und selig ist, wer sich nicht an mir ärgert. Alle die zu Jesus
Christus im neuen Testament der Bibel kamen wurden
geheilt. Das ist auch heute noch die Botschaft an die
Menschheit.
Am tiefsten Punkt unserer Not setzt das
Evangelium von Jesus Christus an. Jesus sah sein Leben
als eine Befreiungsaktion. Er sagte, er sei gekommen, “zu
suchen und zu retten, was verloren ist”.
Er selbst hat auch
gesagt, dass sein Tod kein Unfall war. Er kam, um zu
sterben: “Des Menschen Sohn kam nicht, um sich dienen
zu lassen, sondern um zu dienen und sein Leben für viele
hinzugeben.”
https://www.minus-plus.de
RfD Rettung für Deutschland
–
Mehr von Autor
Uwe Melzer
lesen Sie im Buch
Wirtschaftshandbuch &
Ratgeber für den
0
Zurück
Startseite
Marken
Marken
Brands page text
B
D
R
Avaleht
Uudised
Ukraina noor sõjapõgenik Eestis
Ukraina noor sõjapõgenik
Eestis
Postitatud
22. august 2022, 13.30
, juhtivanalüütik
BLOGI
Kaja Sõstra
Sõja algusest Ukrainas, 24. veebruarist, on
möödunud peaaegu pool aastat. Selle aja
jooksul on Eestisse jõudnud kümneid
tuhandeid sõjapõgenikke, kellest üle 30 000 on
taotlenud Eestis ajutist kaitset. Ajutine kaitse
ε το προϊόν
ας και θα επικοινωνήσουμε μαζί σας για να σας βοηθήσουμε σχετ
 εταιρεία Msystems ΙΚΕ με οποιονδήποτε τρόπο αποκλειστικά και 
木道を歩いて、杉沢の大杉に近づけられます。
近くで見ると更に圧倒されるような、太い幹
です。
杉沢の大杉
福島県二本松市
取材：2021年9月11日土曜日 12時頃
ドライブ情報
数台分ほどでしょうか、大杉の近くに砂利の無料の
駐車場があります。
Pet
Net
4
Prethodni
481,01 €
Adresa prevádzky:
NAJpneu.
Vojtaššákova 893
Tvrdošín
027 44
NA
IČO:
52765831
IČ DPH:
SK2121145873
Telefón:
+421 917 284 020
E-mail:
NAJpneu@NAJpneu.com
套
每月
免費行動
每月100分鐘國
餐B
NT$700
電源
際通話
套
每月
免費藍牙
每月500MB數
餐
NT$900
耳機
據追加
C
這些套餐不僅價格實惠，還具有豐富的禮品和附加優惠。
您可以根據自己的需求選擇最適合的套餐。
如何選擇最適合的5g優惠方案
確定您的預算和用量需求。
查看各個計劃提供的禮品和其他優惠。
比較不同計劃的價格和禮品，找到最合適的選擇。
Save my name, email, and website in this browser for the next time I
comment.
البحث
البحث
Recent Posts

#####

• [To do]
Could you copy every record above exactly as written?

• [Exercise solution]
und selig ist, wer sich nicht an mir ärgert. Alle die zu Jesus
Christus im neuen Testament der Bibel kamen wurden
geheilt. Das ist auch heute noch die Botschaft an die
Menschheit.
Am tiefsten Punkt unserer Not setzt das
Evangelium von Jesus Christus an. Jesus sah sein Leben
als eine Befreiungsaktion. Er sagte, er sei gekommen, “zu
suchen und zu retten, was verloren ist”.
Er selbst hat auch
gesagt, dass sein Tod kein Unfall war. Er kam, um zu
sterben: “Des Menschen Sohn kam nicht, um sich dienen
zu lassen, sondern um zu dienen und sein Leben für viele
hinzugeben.”
https://www.minus-plus.de
RfD Rettung für Deutschland
–
Mehr von Autor
Uwe Melzer
lesen Sie im Buch
Wirtschaftshandbuch &
Ratgeber für den
0
Zurück
Startseite
Marken
Marken
Brands page text
B
D
R
Avaleht
Uudised
Ukraina noor sõjapõgenik Eestis
Ukraina noor sõjapõgenik
Eestis
Postitatud
22. august 2022, 13.30
, juhtivanalüütik
BLOGI
Kaja Sõstra
Sõja algusest Ukrainas, 24. veebruarist, on
möödunud peaaegu pool aastat. Selle aja
jooksul on Eestisse jõudnud kümneid
tuhandeid sõjapõgenikke, kellest üle 30 000 on
taotlenud Eestis ajutist kaitset. Ajutine kaitse
ε το προϊόν
ας και θα επικοινωνήσουμε μαζί σας για να σας βοηθήσουμε σχετ
 εταιρεία Msystems ΙΚΕ με οποιονδήποτε τρόπο αποκλειστικά και 
木道を歩いて、杉沢の大杉に近づけられます。
近くで見ると更に圧倒されるような、太い幹
です。
杉沢の大杉
福島県二本松市
取材：2021年9月11日土曜日 12時頃
ドライブ情報
数台分ほどでしょうか、大杉の近くに砂利の無料の
駐車場があります。
Pet
Net
4
Prethodni
481,01 €
Adresa prevádzky:
NAJpneu.
Vojtaššákova 893
Tvrdošín
027 44
NA
IČO:
52765831
IČ DPH:
SK2121145873
Telefón:
+421 917 284 020
E-mail:
NAJpneu@NAJpneu.com
套
每月
免費行動
每月100分鐘國
餐B
NT$700
電源
際通話
套
每月
免費藍牙
每月500MB數
餐
NT$900
耳機
據追加
C
這些套餐不僅價格實惠，還具有豐富的禮品和附加優惠。
您可以根據自己的需求選擇最適合的套餐。
如何選擇最適合的5g優惠方案
確定您的預算和用量需求。
查看各個計劃提供的禮品和其他優惠。
比較不同計劃的價格和禮品，找到最合適的選擇。
Save my name, email, and website in this browser for the next time I
comment.
البحث
البحث
Recent Posts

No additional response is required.